| ACTIVITY 1 |
Decide whether each statement below agrees with the forum thread on finding the closest title match in a CSV file. Answer yes or no for each, and quote the words from the thread that settle it.
(a) The search keys given are "big" and "bear".
(b) The asker wants to search every column of the array.
(c) The sift method raises an error when the target field is not found.

| TEXT SHOWN |
───

Reputation: 2269
I am parsing a large CSV file in a ruby script and need to find the closest match for a title from some search keys. The search keys maybe one or more values and the values may not exactly match as per below (should be close)
search_keys = ["big", "bear"]
A large array containing data that I need to search through, only want to search on the title
column:
array = [
["id", "title", "code", "description"],
["1", "once upon a time", "3241", "a classic story"],
["2", "a big bad wolf", "4235", "a little scary"],
["3", "three big bears", "2626", "a heart warmer"]
]
In this case I would want it to return the row ["3", "three big bears", "2626", "a heart warmer"]
as this is the closest match to my search keys.
I want it to return the closest match from the search keys given.
Is there any helpers/libraries/gems I can use? Anyone done this before??
Upvotes: 5
Views: 1171
Reputation: 42182
Here is my one-line shot
p array.find_all {|a|a.join.scan(/#{search_keys.join("|")}/).length==search_keys.length}
=>[["3", "three big bears", "2626", "a heart warmer"]]
to get all the rows in order of number of matches
p array.drop(1).sort_by {|a|a.join.scan(/#{search_keys.join("|")}/).length}.reverse
Anyone knows how to combine the last solution so that the rows that contain none of the keys are dropped and to keep it concise as is ?
Upvotes: 1
Reputation: 1719
You could probably write it in a more succinct way...
array = [
["id", "title", "code", "description"],
["1", "once upon a time", "3241", "a classic story"],
["2", "a big bad wolf", "4235", "a little scary"],
["3", "three big bears", "2626", "a heart warmer"]
]
search_keys = ["big", "bear"]
def sift(records, target_field, search_keys)
# find target_field index
target_field_index = nil
records.first.each_with_index do |e, i|
if e == target_field
target_field_index = i
break
end
end
if target_field_index.nil?
raise "Target field was not found"

───

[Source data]
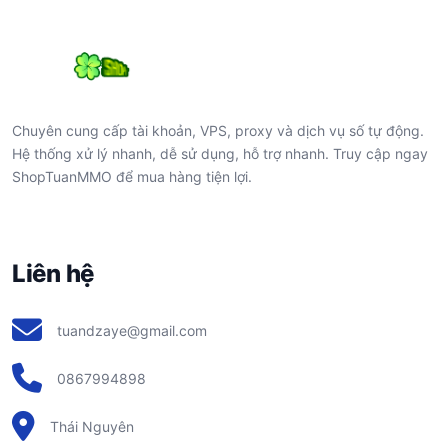
Chuyên cung cấp tài khoản, VPS, proxy và dịch vụ số tự động.
Hệ thống xử lý nhanh, dễ sử dụng, hỗ trợ nhanh. Truy cập ngay
ShopTuanMMO để mua hàng tiện lợi.
Liên hệ
tuandzaye@gmail.com
0867994898
Thái Nguyên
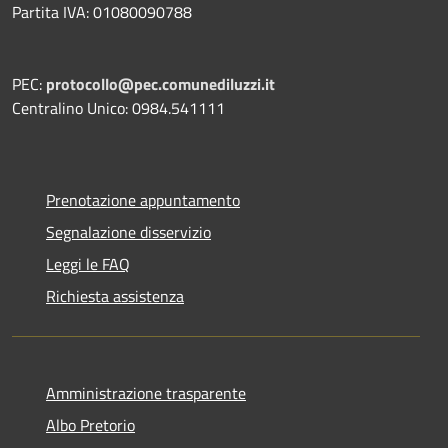
Partita IVA: 01080090788
PEC:
protocollo@pec.comunediluzzi.it
Centralino Unico: 0984.541111
Prenotazione appuntamento
Segnalazione disservizio
Leggi le FAQ
Richiesta assistenza
Amministrazione trasparente
Albo Pretorio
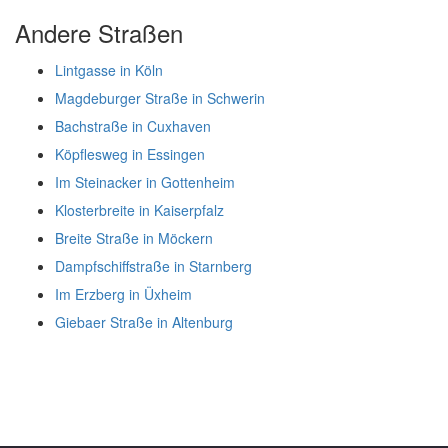
Andere Straßen
Lintgasse in Köln
Magdeburger Straße in Schwerin
Bachstraße in Cuxhaven
Köpflesweg in Essingen
Im Steinacker in Gottenheim
Klosterbreite in Kaiserpfalz
Breite Straße in Möckern
Dampfschiffstraße in Starnberg
Im Erzberg in Üxheim
Giebaer Straße in Altenburg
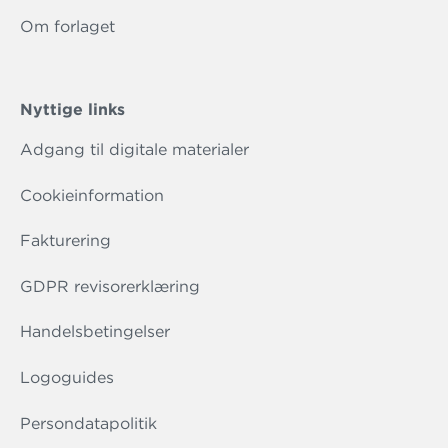
Om forlaget
Nyttige links
Adgang til digitale materialer
Cookieinformation
Fakturering
GDPR revisorerklæring
Handelsbetingelser
Logoguides
Persondatapolitik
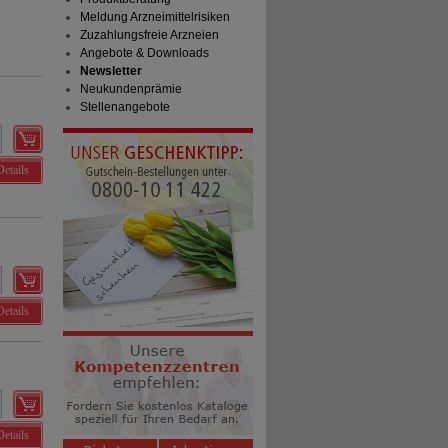
Meldung Arzneimittelrisiken
Zuzahlungsfreie Arzneien
Angebote & Downloads
Newsletter
Neukundenprämie
Stellenangebote
Details
Details
Details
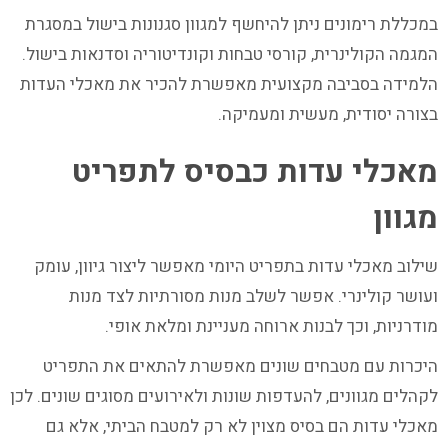
במכללת רימונים ניתן להיחשף למגוון סגנונות בישול במסגרת
המגמה הקולינרית, קורסי טבחות וקונדיטוריה וסדנאות בישול.
הלמידה בסביבה מקצועית מאפשרת להכיר את מאכלי העדות
בצורה יסודית, מעשית ומעמיקה.
מאכלי עדות כבסיס לתפריט
מגוון
שילוב מאכלי עדות בתפריט היומי מאפשר ליצור גיוון, עומק
ועושר קולינרי. אפשר לשלב מנות מסורתיות לצד מנות
מודרניות, וכך לבנות ארוחה מעניינת ומלאת אופי.
היכרות עם מטבחים שונים מאפשרת להתאים את התפריט
לקהלים מגוונים, להעדפות שונות ולאירועים מסוגים שונים. לכן
מאכלי עדות הם בסיס מצוין לא רק למטבח הביתי, אלא גם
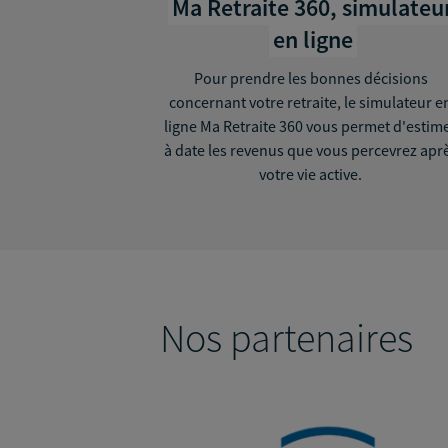
Ma Retraite 360, simulateu
en ligne
Pour prendre les bonnes décisions
concernant votre retraite, le simulateur e
ligne Ma Retraite 360 vous permet d'estim
à date les revenus que vous percevrez apr
votre vie active.
Nos partenaires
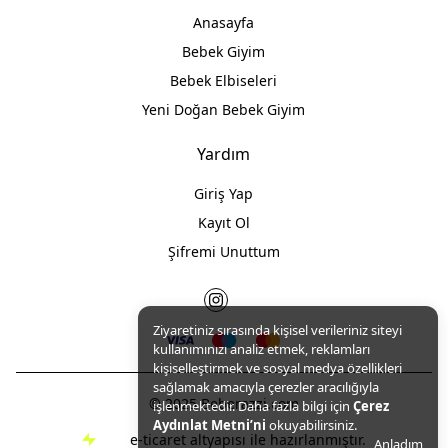
Anasayfa
Bebek Giyim
Bebek Elbiseleri
Yeni Doğan Bebek Giyim
Yardım
Giriş Yap
Kayıt Ol
Şifremi Unuttum
Ziyaretiniz sırasında kişisel verileriniz siteyi
kullanımınızı analiz etmek, reklamları
kişiselleştirmek ve sosyal medya özellikleri
sağlamak amacıyla çerezler aracılığıyla
© 2025 Beberazzi.com
işlenmektedir. Daha fazla bilgi için
Çerez
Aydınlat Metni’ni
okuyabilirsiniz.
e-ticaret altyapısı ile hazırlanmıştır.
Anladım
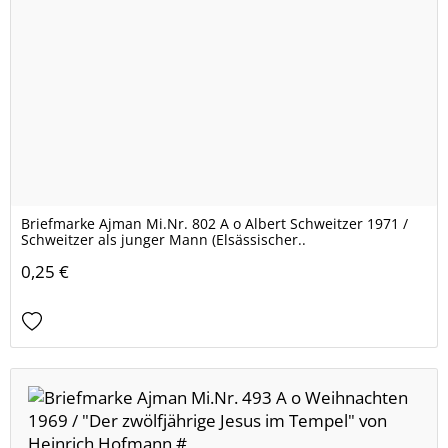
Briefmarke Ajman Mi.Nr. 802 A o Albert Schweitzer 1971 /
Schweitzer als junger Mann (Elsässischer..
0,25 €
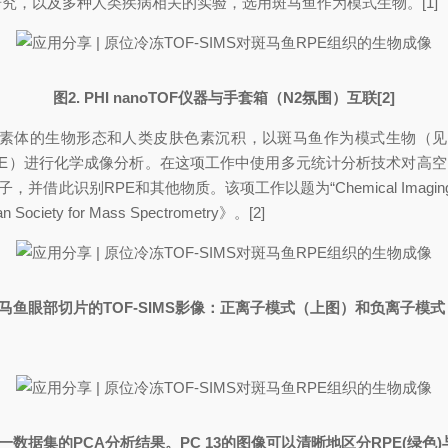
、毒理学研究，以及多种人类疾病相关的实验，选用斑马鱼作为模式生物。[1]
图2. PHI nanoTOF仪器与手套箱（N2氛围）互联[2]
体的生物形态和人类皮肤色素沉积，以斑马鱼作为模式生物（见图1）
E）进行化学成像分析。在这项工作中使用多元统计分析技术对高空间
PE和其他物质。该项工作以题为“Chemical Imaging of Retinal Pi
Society for Mass Spectrometry》。[2]
斑马鱼眼部切片的TOF-SIMS影像：正离子模式（上图）和负离子模式（
一数据集的PCA分析结果。PC 13的图像可以清晰地区分RPE(绿色)与周围材料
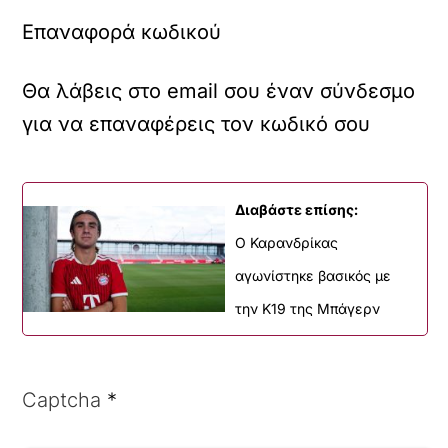
Επαναφορά κωδικού
Θα λάβεις στο email σου έναν σύνδεσμο
για να επαναφέρεις τον κωδικό σου
Διαβάστε επίσης:
Ο Καρανδρίκας
αγωνίστηκε βασικός με
την Κ19 της Μπάγερν
Captcha
*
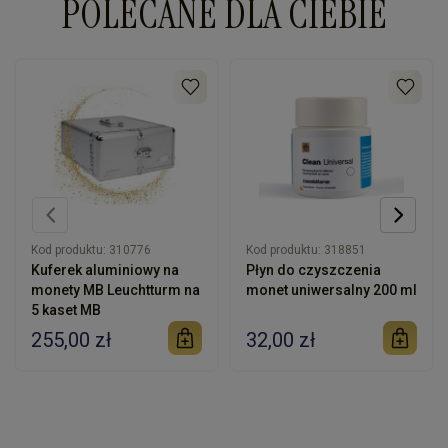
POLECANE DLA CIEBIE
Kod produktu:
310776
Kod produktu:
318851
Kuferek aluminiowy na
Płyn do czyszczenia
monety MB Leuchtturm na
monet uniwersalny 200 ml
5 kaset MB
255,00 zł
32,00 zł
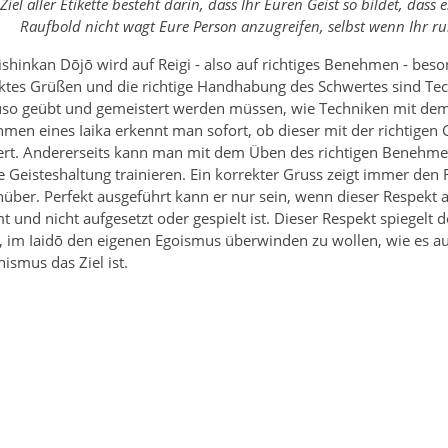
Ziel aller Etikette besteht darin, dass Ihr Euren Geist so bildet, dass
Raufbold nicht wagt Eure Person anzugreifen, selbst wenn Ihr ruh
ishinkan Dōjō wird auf Reigi - also auf richtiges Benehmen - beso
ktes Grüßen und die richtige Handhabung des Schwertes sind Tec
so geübt und gemeistert werden müssen, wie Techniken mit de
men eines Iaika erkennt man sofort, ob dieser mit der richtigen 
iert. Andererseits kann man mit dem Üben des richtigen Benehme
e Geisteshaltung trainieren. Ein korrekter Gruss zeigt immer den
über. Perfekt ausgeführt kann er nur sein, wenn dieser Respekt
 und nicht aufgesetzt oder gespielt ist. Dieser Respekt spiegelt 
, im Iaidō den eigenen Egoismus überwinden zu wollen, wie es a
ismus das Ziel ist.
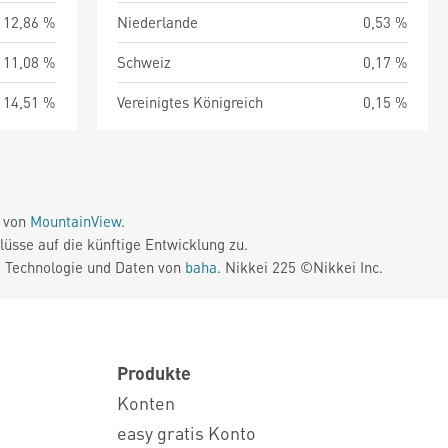
12,86 %
Niederlande
0,53 %
11,08 %
Schweiz
0,17 %
14,51 %
Vereinigtes Königreich
0,15 %
e von
MountainView
.
üsse auf die künftige Entwicklung zu.
. Technologie und Daten von
baha
. Nikkei 225 ©Nikkei Inc.
Produkte
Konten
easy gratis Konto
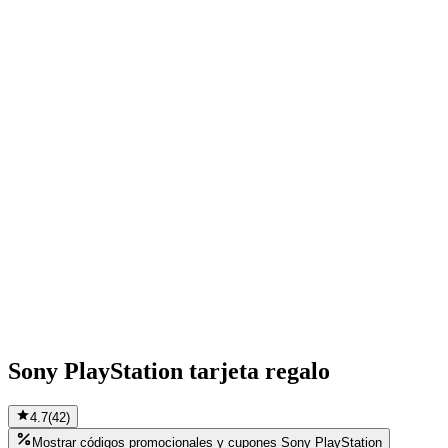
Sony PlayStation tarjeta regalo
4.7
(
42
)
Mostrar códigos promocionales y cupones Sony PlayStation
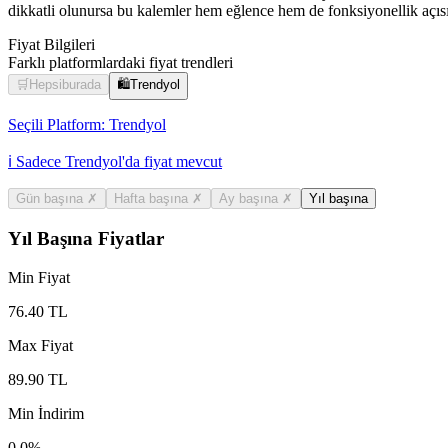
dikkatli olunursa bu kalemler hem eğlence hem de fonksiyonellik açısı
Fiyat Bilgileri
Farklı platformlardaki fiyat trendleri
🛒
Hepsiburada
🛍️
Trendyol
Seçili Platform:
Trendyol
ℹ️ Sadece Trendyol'da fiyat mevcut
Gün başına
✗
Hafta başına
✗
Ay başına
✗
Yıl başına
Yıl Başına Fiyatlar
Min Fiyat
76.40
TL
Max Fiyat
89.90
TL
Min İndirim
0.0
%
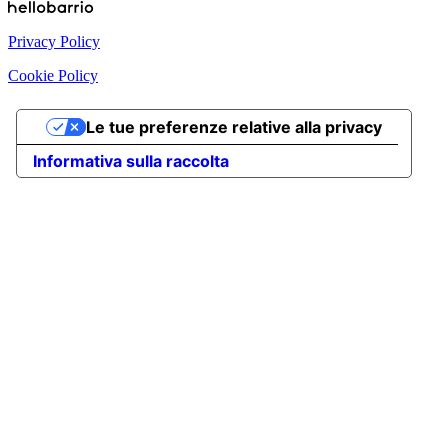
Privacy Policy
Cookie Policy
Le tue preferenze relative alla privacy
Informativa sulla raccolta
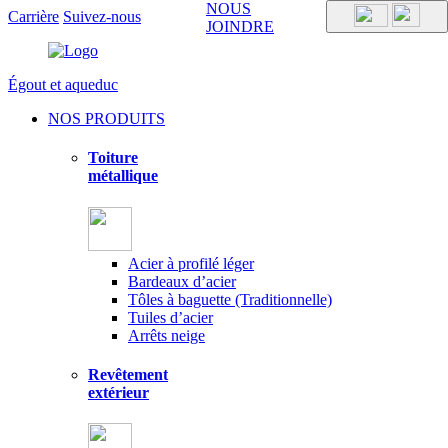
NOUS
Carrière
Suivez-nous
JOINDRE
Égout et aqueduc
NOS PRODUITS
Toiture
métallique
Acier à profilé léger
Bardeaux d’acier
Tôles à baguette (Traditionnelle)
Tuiles d’acier
Arrêts neige
Revêtement
extérieur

───

| ACTIVITY 2 |
In the rows of source data above, transcribe the stretch from the line containing "במכללת רימונים ניתן" through the line containing "ועושר קולינרי. אפשר", keeping each line unchanged.

| EXERCISE SOLUTION 1 |
(a) Yes: "search_keys = ["big", "bear"]"
(b) No: "only want to search on the title"
(c) Yes: "raise "Target field was not found""

| EXERCISE SOLUTION 2 |
במכללת רימונים ניתן להיחשף למגוון סגנונות בישול במסגרת
המגמה הקולינרית, קורסי טבחות וקונדיטוריה וסדנאות בישול.
הלמידה בסביבה מקצועית מאפשרת להכיר את מאכלי העדות
בצורה יסודית, מעשית ומעמיקה.
מאכלי עדות כבסיס לתפריט
מגוון
שילוב מאכלי עדות בתפריט היומי מאפשר ליצור גיוון, עומק
ועושר קולינרי. אפשר לשלב מנות מסורתיות לצד מנות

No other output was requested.